I took up drinkin' to ease the angst.
Now I'm consigned to a lifetime of dissolution and livin' under bridges.
See what you done?
“Crap. They have to want to learn to read to begin with. “
Sorry, that theory has been PROVEN WRONG time after time in the inner cities and elsewhere...in fact anywhere where the kids are taught right.
“You need to sit in on some classrooms, and it might change your mind. When teachers spend half or more of their time engaged in behavior control, there is a problem that originates someplace besides the schools.”
Do you REALLY expect kids to behave when they purposely are not being taught jack?
“If they really want to fight back, they need to leave the group, and join with those outside the cess pool. You take your life in your hands, trying to fight this from within. “
I agree...and most of the good ones do leave...which is why we have the beasts that are left. It’s a real bummer for the kids.

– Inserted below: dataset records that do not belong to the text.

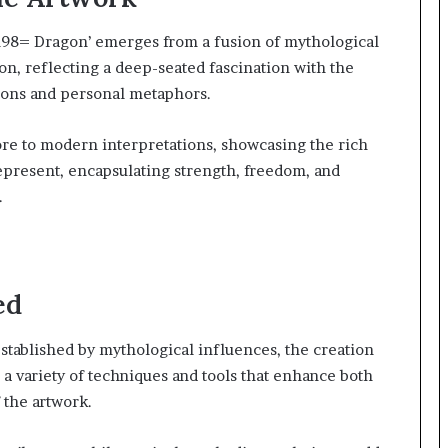
98= Dragon’ emerges from a fusion of mythological
on, reflecting a deep-seated fascination with the
icons and personal metaphors.
ore to modern interpretations, showcasing the rich
represent, encapsulating strength, freedom, and
.
ed
stablished by mythological influences, the creation
 variety of techniques and tools that enhance both
 the artwork.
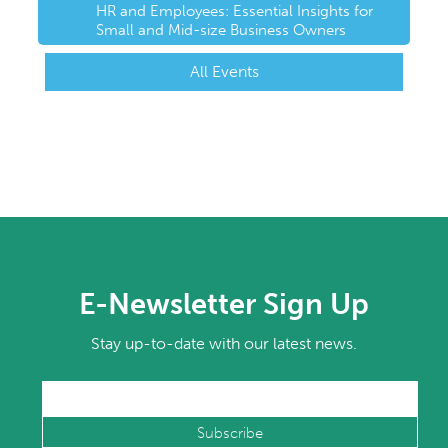
HR and Employees: Essential Insights for
Small and Mid-size Business Owners
All Events
E-Newsletter Sign Up
Stay up-to-date with our latest news.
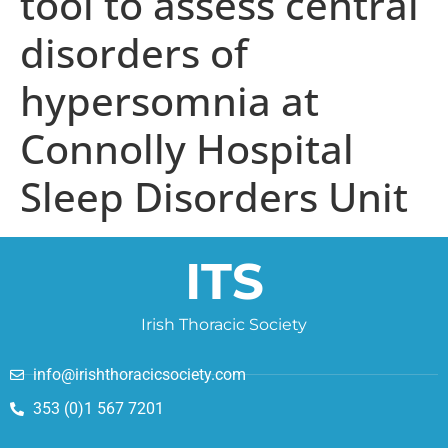
tool to assess central
disorders of
hypersomnia at
Connolly Hospital
Sleep Disorders Unit
ITS
Irish Thoracic Society
info@irishthoracicsociety.com
353 (0)1 567 7201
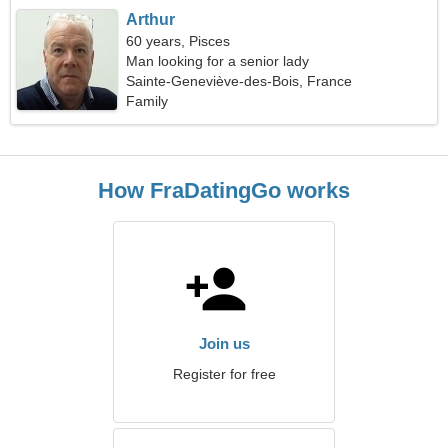
Arthur
60 years, Pisces
Man looking for a senior lady
Sainte-Geneviève-des-Bois, France
Family
How FraDatingGo works
Join us
Register for free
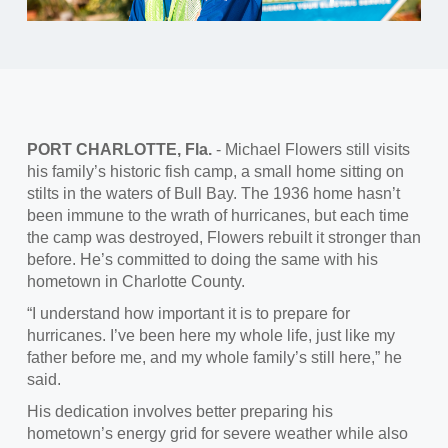
PORT CHARLOTTE, Fla.
- Michael Flowers still visits
his family’s historic fish camp, a small home sitting on
stilts in the waters of Bull Bay. The 1936 home hasn’t
been immune to the wrath of hurricanes, but each time
the camp was destroyed, Flowers rebuilt it stronger than
before. He’s committed to doing the same with his
hometown in Charlotte County.
“I understand how important it is to prepare for
hurricanes. I’ve been here my whole life, just like my
father before me, and my whole family’s still here,” he
said.
His dedication involves better preparing his
hometown’s energy grid for severe weather while also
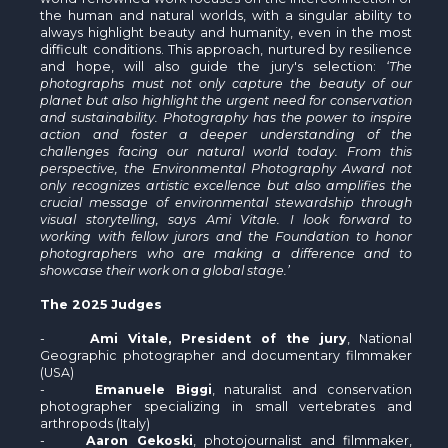
the human and natural worlds, with a singular ability to
always highlight beauty and humanity, even in the most
difficult conditions. This approach, nurtured by resilience
and hope, will also guide the jury's selection:
‘The
photographs must not only capture the beauty of our
planet but also highlight the urgent need for conservation
and sustainability. Photography has the power to inspire
action and foster a deeper understanding of the
challenges facing our natural world today. From this
perspective, the Environmental Photography Award not
only recognizes artistic excellence but also amplifies the
crucial message of environmental stewardship through
visual storytelling, says Ami Vitale. I look forward to
working with fellow jurors and the Foundation to honor
photographers who are making a difference and to
showcase their work on a global stage.’
The 2025 Judges
-
Ami Vitale
, President of the jury
, National
Geographic photographer and documentary filmmaker
(USA)
-
Emanuele Biggi
, naturalist and conservation
photographer specializing in small vertebrates and
arthropods (Italy)
-
Aaron Gekoski
, photojournalist and filmmaker,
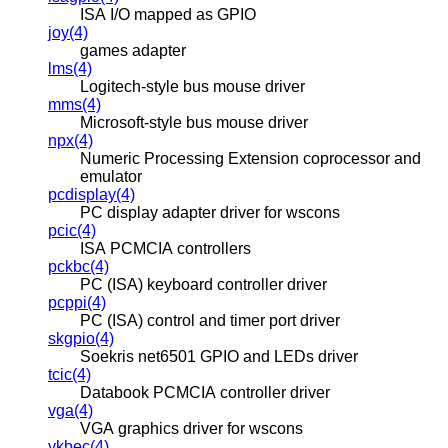
ISA I/O mapped as GPIO
joy(4)
games adapter
lms(4)
Logitech-style bus mouse driver
mms(4)
Microsoft-style bus mouse driver
npx(4)
Numeric Processing Extension coprocessor and
emulator
pcdisplay(4)
PC display adapter driver for wscons
pcic(4)
ISA PCMCIA controllers
pckbc(4)
PC (ISA) keyboard controller driver
pcppi(4)
PC (ISA) control and timer port driver
skgpio(4)
Soekris net6501 GPIO and LEDs driver
tcic(4)
Databook PCMCIA controller driver
vga(4)
VGA graphics driver for wscons
ykbec(4)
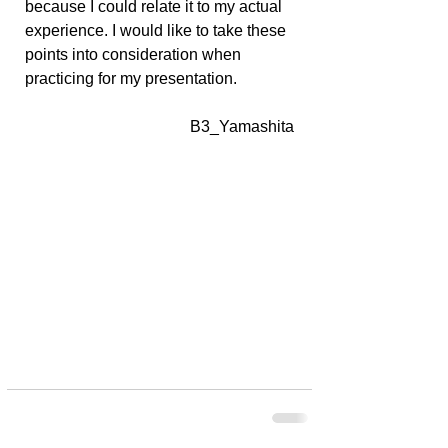
because I could relate it to my actual 
experience. I would like to take these 
points into consideration when 
practicing for my presentation.
B3_Yamashita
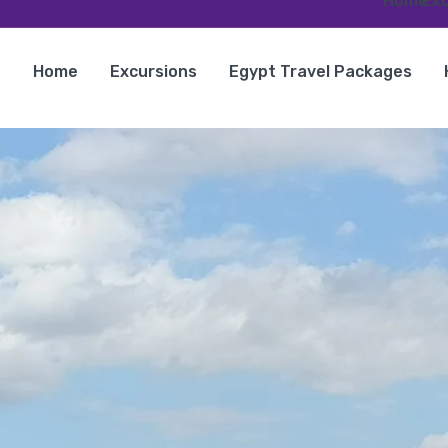
Home
Exc
Home
Excursions
Egypt Travel Packages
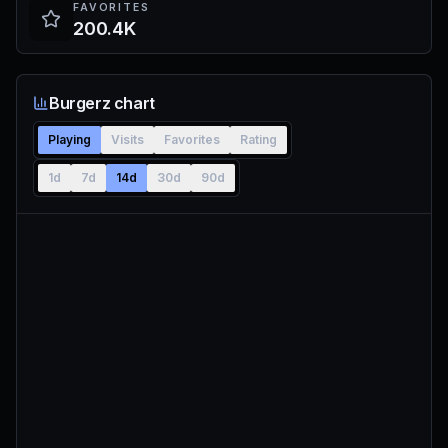
FAVORITES
200.4K
Burgerz chart
Playing
Visits
Favorites
Rating
1d
7d
14d
30d
90d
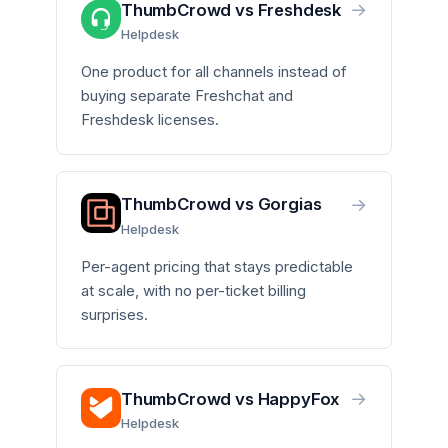
→
ThumbCrowd vs Freshdesk
Helpdesk
One product for all channels instead of
buying separate Freshchat and
Freshdesk licenses.
→
ThumbCrowd vs Gorgias
Helpdesk
Per-agent pricing that stays predictable
at scale, with no per-ticket billing
surprises.
→
ThumbCrowd vs HappyFox
Helpdesk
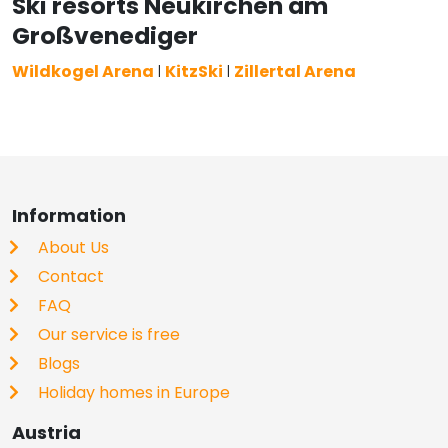
Ski resorts Neukirchen am
Großvenediger
Wildkogel Arena
l
KitzSki
l
Zillertal Arena
Information
About Us
Contact
FAQ
Our service is free
Blogs
Holiday homes in Europe
Austria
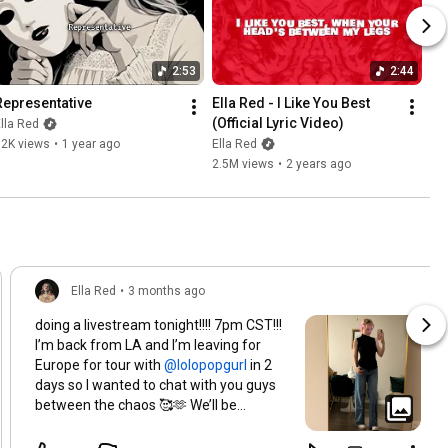
2:53
2:44
Representative
Ella Red - I Like You Best 
(Official Lyric Video)
lla Red
72K views
•
1 year ago
Ella Red
2.5M views
•
2 years ago
Ella Red
•
3 months ago
doing a livestream tonight!!!! 7pm CST!!!
I’m back from LA and I’m leaving for
Europe for tour with
in 2
days so I wanted to chat with you guys
between the chaos 🥰🫶 We’ll be
chatting and I think I’m gonna start a
new hardcore world in Minecraft, so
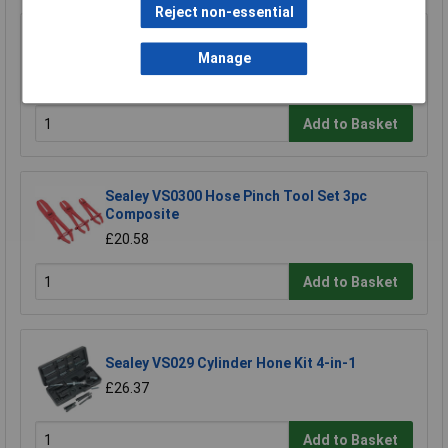
Reject non-essential
Sealey VS820UA Brake and Clutch Bleeding
System Universal Adaptor
Manage
£22.24
Add to Basket
Sealey VS0300 Hose Pinch Tool Set 3pc
Composite
£20.58
Add to Basket
Sealey VS029 Cylinder Hone Kit 4-in-1
£26.37
Add to Basket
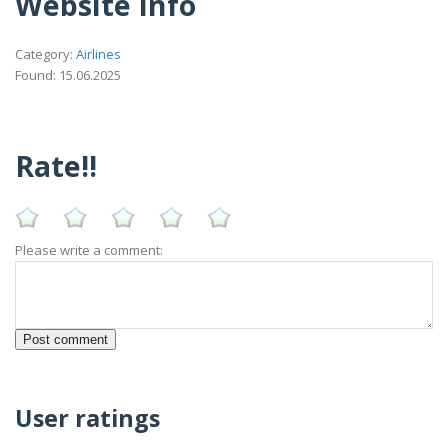
Website Info
Category:
Airlines
Found: 15.06.2025
Rate!!
Please write a comment:
User ratings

“Not all, but the overwhelming majority.”
Thanks, but the majority’s probably not as overwhelming as you think. And our conversation centers on semantics and weasel-words, many will say, but such phrasing is, so often, the difference between a racist and a cynical realist.
And my above, to Publius, is also to umgud in reply to his post 22, of course.
There have been teachers in my family going back for at least three generations. Sadly, my aunt was the last one of our clan to enter the field, and she was driven out in the early 70s.
Even that far back, the leftists were driving the good teachers out, with their "new and improved" methods and thuggishness. I don't know if a good teacher stands a chance in the public school systems today.